In the late 1990s, the endocannabinoid system was discovered and named. It was clearer than ever that CBD could have a huge benefit on the body and research continues to examine the way it works and what it could achieve.

CBD in the 21st Century

2000s

Charlotte Figi was born in 2006 with a form of epilepsy called Dravet Syndrome which hospitalised her. She was experiencing 600 seizures a week before her family decided to try CBD oil. During the first week, she didn’t have a single seizure. While the CBD oil didn’t cure her epilepsy, Charlotte now experienced only 2-3 seizures a month and she can walk, talk and eat again.

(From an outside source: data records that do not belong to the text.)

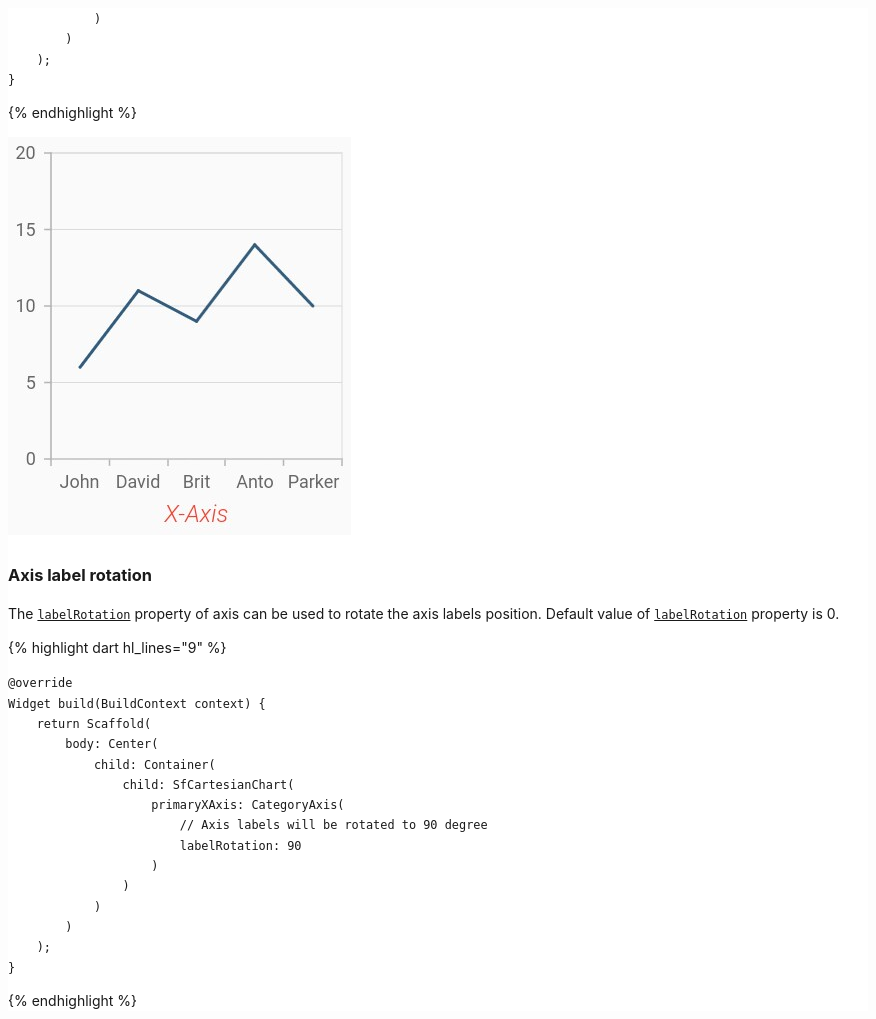                 )
            )
        );
    }

{% endhighlight %}

![Axis title](images/axis-customization/axis_title.jpg)

### Axis label rotation

The [`labelRotation`](https://pub.dev/documentation/syncfusion_flutter_charts/latest/charts/ChartAxis/labelRotation.html) property of axis can be used to rotate the axis labels position. Default value of [`labelRotation`](https://pub.dev/documentation/syncfusion_flutter_charts/latest/charts/ChartAxis/labelRotation.html) property is 0.

{% highlight dart hl_lines="9" %}

    @override
    Widget build(BuildContext context) {
        return Scaffold(
            body: Center(
                child: Container(
                    child: SfCartesianChart(
                        primaryXAxis: CategoryAxis(
                            // Axis labels will be rotated to 90 degree
                            labelRotation: 90
                        )
                    )
                )
            )
        );
    }

{% endhighlight %}
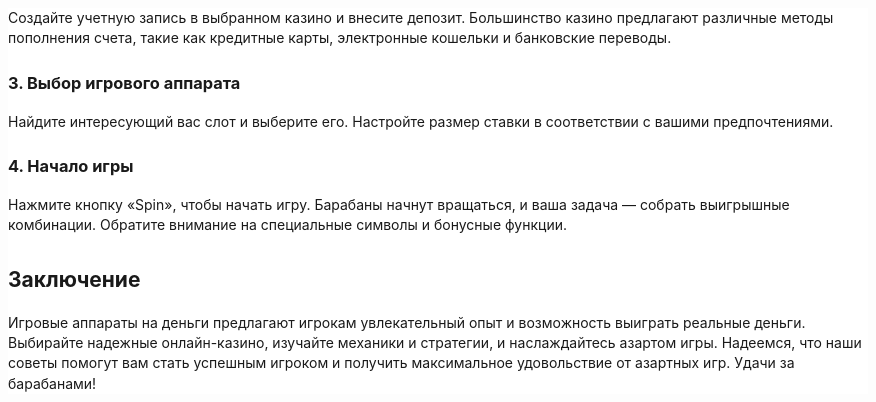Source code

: Создайте учетную запись в выбранном казино и внесите депозит. Большинство казино предлагают различные методы пополнения счета, такие как кредитные карты, электронные кошельки и банковские переводы.

### 3. Выбор игрового аппарата

Найдите интересующий вас слот и выберите его. Настройте размер ставки в соответствии с вашими предпочтениями.

### 4. Начало игры

Нажмите кнопку «Spin», чтобы начать игру. Барабаны начнут вращаться, и ваша задача — собрать выигрышные комбинации. Обратите внимание на специальные символы и бонусные функции.

## Заключение

Игровые аппараты на деньги предлагают игрокам увлекательный опыт и возможность выиграть реальные деньги. Выбирайте надежные онлайн-казино, изучайте механики и стратегии, и наслаждайтесь азартом игры. Надеемся, что наши советы помогут вам стать успешным игроком и получить максимальное удовольствие от азартных игр. Удачи за барабанами!
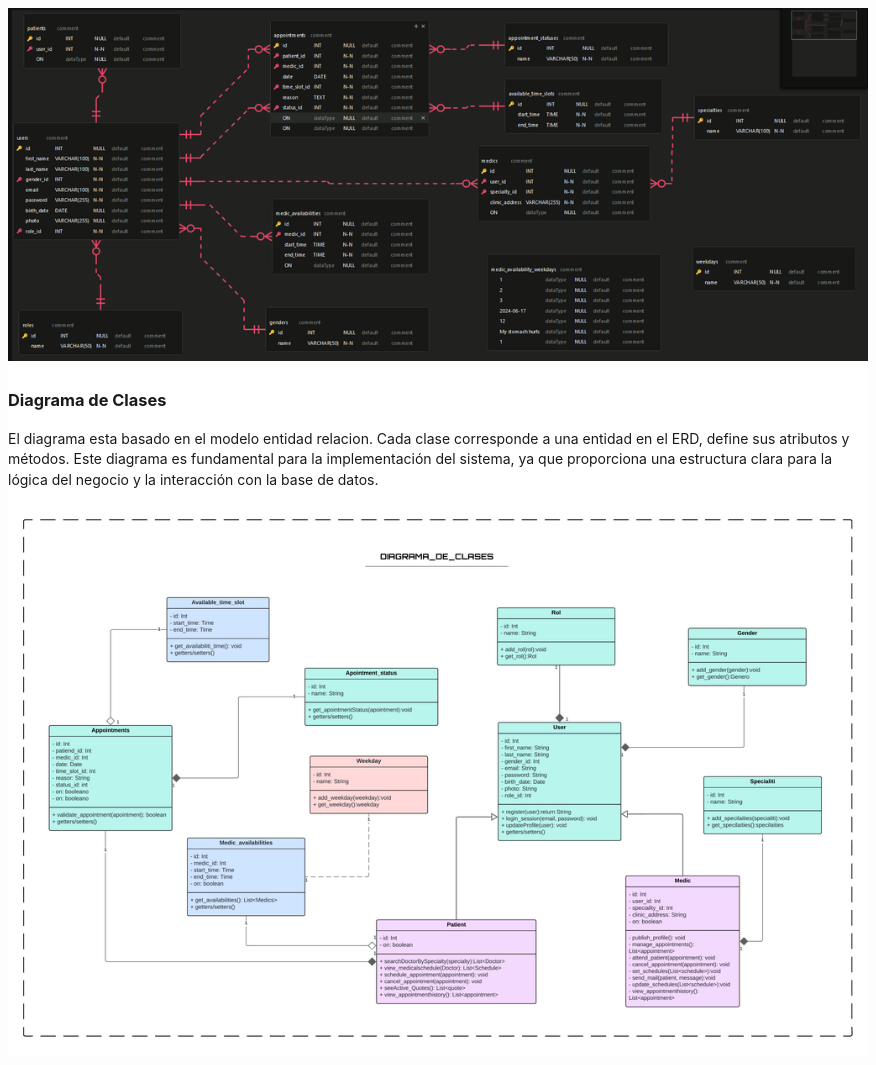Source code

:   ![Diagrama_Entidad_Relacion.png](Diagrama_Entidad_Relacion.png)

### Diagrama de Clases
El diagrama esta basado en el modelo entidad relacion. Cada clase corresponde a una entidad en el ERD, define sus atributos y métodos. Este diagrama es fundamental para la implementación del sistema, ya que proporciona una estructura clara para la lógica del negocio y la interacción con la base de datos.

  ![Diagrama_de_clases.png](Diagrama_de_clases.png)
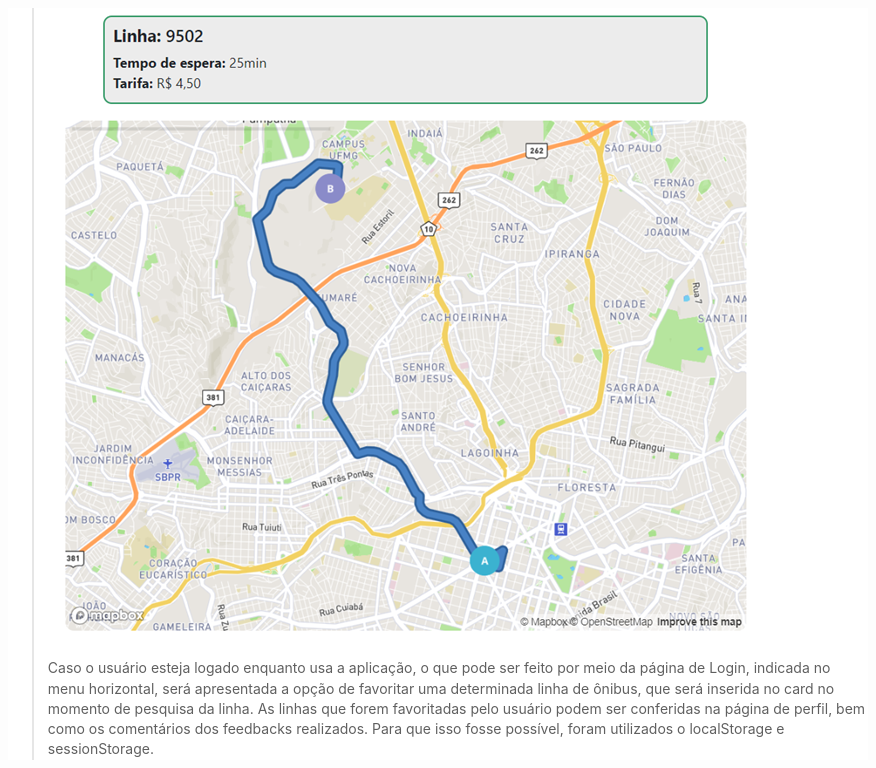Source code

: > ![](images/Arqsolucao_2.png)
>
> Caso o usuário esteja logado enquanto usa a aplicação, o que pode ser feito por meio da página de Login, indicada no menu horizontal, será apresentada a opção de favoritar uma determinada linha de ônibus, que será inserida no card no momento de pesquisa da linha. As linhas que forem favoritadas pelo usuário podem ser conferidas na página de perfil, bem como os comentários dos feedbacks realizados. Para que isso fosse possível, foram utilizados o localStorage e sessionStorage.
>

Charlotte’s experience was a huge turning point in awareness of CBD and the impact it could have on a wide range of medical conditions.

Throughout the 2000s and 2010s, more and more people have been sharing their experiences with CBD oil. The popularity of social media has made it easier than ever for different voices to be heard.

In 2018, the first CBD-based drug was approved by the FDA. It’s called Epidolex and is used to treat and manage epilepsy.

Today, hemp plants are legally allowed to be grown in the UK with a license, provided that the hemp plants contain less than 0.3% THC. CBD oil is a common health supplement that continues to grow in popularity and fame and is readily available to buy online (like from The Natural Hemp Company Ltd!).

We, for one, are excited to see what discoveries will be made into CBD over the next decade and can’t wait to hear the next step in CBD history!